## [Избранный отрывок]
Надо сказать, что всем частям, уходящим с Кавказского фронта, внушалось большевиками, что все горцы Кавказа против них, называя их общим именем «татарва», путая с татарами Азербайджана, которые действительно не пропускали эшелоны и имели в Закавказье даже большие бои с ними.
Наша остановка произошла в селении Кумтор–Кале (20 верст). Противник, заняв город и отбросив нас, не стал нами заниматься и, установив снова совдеп в Петровске, двинулся дальше на север походным порядком.
Отряд наш быстро таял. В Шуре настроение городских властей и населения было не в нашу пользу. Все ждали карательного отряда из Астрахани.

## [Задания]
• 1. Воспроизведите дословно часть отрывка от «Надо сказать, что» до «север походным порядком.» включительно.
• 2. Какого отряда, согласно отрывку, ждали все в Шуре?

## [Выдержки из данных]
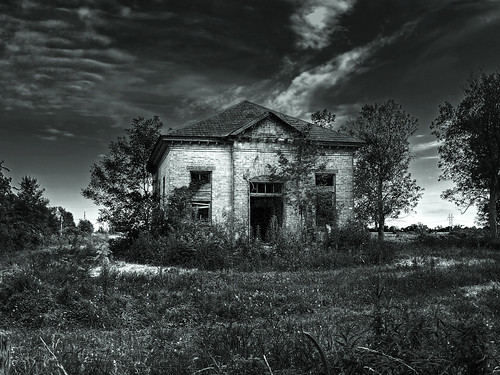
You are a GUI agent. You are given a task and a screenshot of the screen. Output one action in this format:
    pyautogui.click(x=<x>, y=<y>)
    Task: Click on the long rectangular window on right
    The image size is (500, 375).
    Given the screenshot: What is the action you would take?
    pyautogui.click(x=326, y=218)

## [Ответы к заданиям]
• 1.
Надо сказать, что всем частям, уходящим с Кавказского фронта, внушалось большевиками, что все горцы Кавказа против них, называя их общим именем «татарва», путая с татарами Азербайджана, которые действительно не пропускали эшелоны и имели в Закавказье даже большие бои с ними.
Наша остановка произошла в селении Кумтор–Кале (20 верст). Противник, заняв город и отбросив нас, не стал нами заниматься и, установив снова совдеп в Петровске, двинулся дальше на север походным порядком.

• 2. Карательного отряда из Астрахани.